Iago Indias

Personal information
- Full name: Iago Indias Fernández
- Date of birth: 3 January 1996 (age 30)
- Place of birth: Vigo, Spain
- Height: 1.74 m (5 ft 9 in)
- Position: Centre back

Team information
- Current team: Ibiza
- Number: 18

Youth career
- Sant Andreu de la Barca
- 2009–2010: Santboià
- 2010–2015: Espanyol

Senior career*
- Years: Team / Apps / (Gls)
- 2014–2020: Espanyol B / 134 / (4)
- 2020–2021: Castellón / 22 / (0)
- 2021–2022: Sabadell / 26 / (1)
- 2022–2024: Castellón / 56 / (3)
- 2024–: Ibiza / 57 / (2)

= Iago Indias =

Spanish footballer

Iago Indias Fernández (born 3 January 1996) is a Spanish professional footballer who plays for UD Ibiza. Mainly a central defender, he can also play as a right back.

==Club career==
Born in Vigo, Galicia, Indias represented CF Sant Andreu de la Barca and FC Santboià before joining RCD Espanyol's youth setup in 2010. He made his senior debut with the reserves on 8 November 2014, coming on as a late substitute for goalscorer Jairo Morillas in a 2–0 Segunda División B home win against Gimnàstic de Tarragona.
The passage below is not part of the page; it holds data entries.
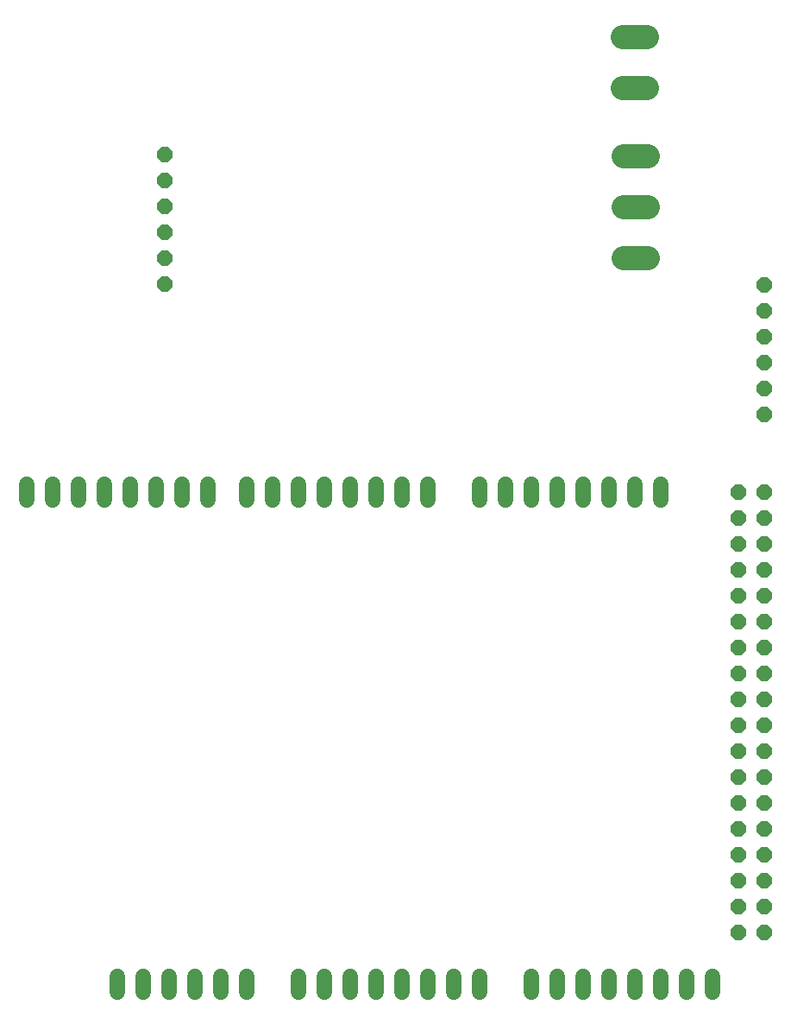
<source format=gbl>
G75*
%MOIN*%
%OFA0B0*%
%FSLAX25Y25*%
%IPPOS*%
%LPD*%
%AMOC8*
5,1,8,0,0,1.08239X$1,22.5*
%
%ADD10OC8,0.06000*%
%ADD11C,0.06000*%
%ADD12C,0.09370*%
D10*
X0197681Y0326539D03*
X0197681Y0336539D03*
X0197681Y0346539D03*
X0197681Y0356539D03*
X0197681Y0366539D03*
X0197681Y0376539D03*
X0419217Y0246343D03*
X0429217Y0246343D03*
X0429217Y0236343D03*
X0419217Y0236343D03*
X0419217Y0226343D03*
X0429217Y0226343D03*
X0429217Y0216343D03*
X0419217Y0216343D03*
X0419217Y0206343D03*
X0429217Y0206343D03*
X0429217Y0196343D03*
X0419217Y0196343D03*
X0419217Y0186343D03*
X0429217Y0186343D03*
X0429217Y0176343D03*
X0419217Y0176343D03*
X0419217Y0166343D03*
X0429217Y0166343D03*
X0429217Y0156343D03*
X0419217Y0156343D03*
X0419217Y0146343D03*
X0429217Y0146343D03*
X0429217Y0136343D03*
X0419217Y0136343D03*
X0419217Y0126343D03*
X0429217Y0126343D03*
X0429217Y0116343D03*
X0419217Y0116343D03*
X0419217Y0106343D03*
X0429217Y0106343D03*
X0429217Y0096343D03*
X0419217Y0096343D03*
X0419217Y0086343D03*
X0429217Y0086343D03*
X0429217Y0076343D03*
X0419217Y0076343D03*
X0429217Y0276343D03*
X0429217Y0286343D03*
X0429217Y0296343D03*
X0429217Y0306343D03*
X0429217Y0316343D03*
X0429217Y0326343D03*
D11*
X0179217Y0059343D02*
X0179217Y0053343D01*
X0189217Y0053343D02*
X0189217Y0059343D01*
X0199217Y0059343D02*
X0199217Y0053343D01*
X0209217Y0053343D02*
X0209217Y0059343D01*
X0219217Y0059343D02*
X0219217Y0053343D01*
X0229217Y0053343D02*
X0229217Y0059343D01*
X0249217Y0059343D02*
X0249217Y0053343D01*
X0259217Y0053343D02*
X0259217Y0059343D01*
X0269217Y0059343D02*
X0269217Y0053343D01*
X0279217Y0053343D02*
X0279217Y0059343D01*
X0289217Y0059343D02*
X0289217Y0053343D01*
X0299217Y0053343D02*
X0299217Y0059343D01*
X0309217Y0059343D02*
X0309217Y0053343D01*
X0319217Y0053343D02*
X0319217Y0059343D01*
X0339217Y0059343D02*
X0339217Y0053343D01*
X0349217Y0053343D02*
X0349217Y0059343D01*
X0359217Y0059343D02*
X0359217Y0053343D01*
X0369217Y0053343D02*
X0369217Y0059343D01*
X0379217Y0059343D02*
X0379217Y0053343D01*
X0389217Y0053343D02*
X0389217Y0059343D01*
X0399217Y0059343D02*
X0399217Y0053343D01*
X0409217Y0053343D02*
X0409217Y0059343D01*
X0389217Y0243343D02*
X0389217Y0249343D01*
X0379217Y0249343D02*
X0379217Y0243343D01*
X0369217Y0243343D02*
X0369217Y0249343D01*
X0359217Y0249343D02*
X0359217Y0243343D01*
X0349217Y0243343D02*
X0349217Y0249343D01*
X0339217Y0249343D02*
X0339217Y0243343D01*
X0329217Y0243343D02*
X0329217Y0249343D01*
X0319217Y0249343D02*
X0319217Y0243343D01*
X0299217Y0243343D02*
X0299217Y0249343D01*
X0289217Y0249343D02*
X0289217Y0243343D01*
X0279217Y0243343D02*
X0279217Y0249343D01*
X0269217Y0249343D02*
X0269217Y0243343D01*
X0259217Y0243343D02*
X0259217Y0249343D01*
X0249217Y0249343D02*
X0249217Y0243343D01*
X0239217Y0243343D02*
X0239217Y0249343D01*
X0229217Y0249343D02*
X0229217Y0243343D01*
X0214217Y0243343D02*
X0214217Y0249343D01*
X0204217Y0249343D02*
X0204217Y0243343D01*
X0194217Y0243343D02*
X0194217Y0249343D01*
X0184217Y0249343D02*
X0184217Y0243343D01*
X0174217Y0243343D02*
X0174217Y0249343D01*
X0164217Y0249343D02*
X0164217Y0243343D01*
X0154217Y0243343D02*
X0154217Y0249343D01*
X0144217Y0249343D02*
X0144217Y0243343D01*
D12*
X0375004Y0336461D02*
X0384374Y0336461D01*
X0384374Y0356146D02*
X0375004Y0356146D01*
X0375004Y0375831D02*
X0384374Y0375831D01*
X0383980Y0402406D02*
X0374610Y0402406D01*
X0374610Y0422091D02*
X0383980Y0422091D01*
M02*

</source>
Indias scored his first senior goal on 10 March 2019, netting the opener in a 4–0 home routing of UB Conquense. On 7 June, he renewed his contract until 2021.

Indias terminated his contract with the Pericos on 24 August 2020, and signed a two-year contract with Segunda División newcomers CD Castellón just hours later. He made his professional debut on 7 December, replacing Marc Mateu in a 1–3 away loss against RCD Mallorca.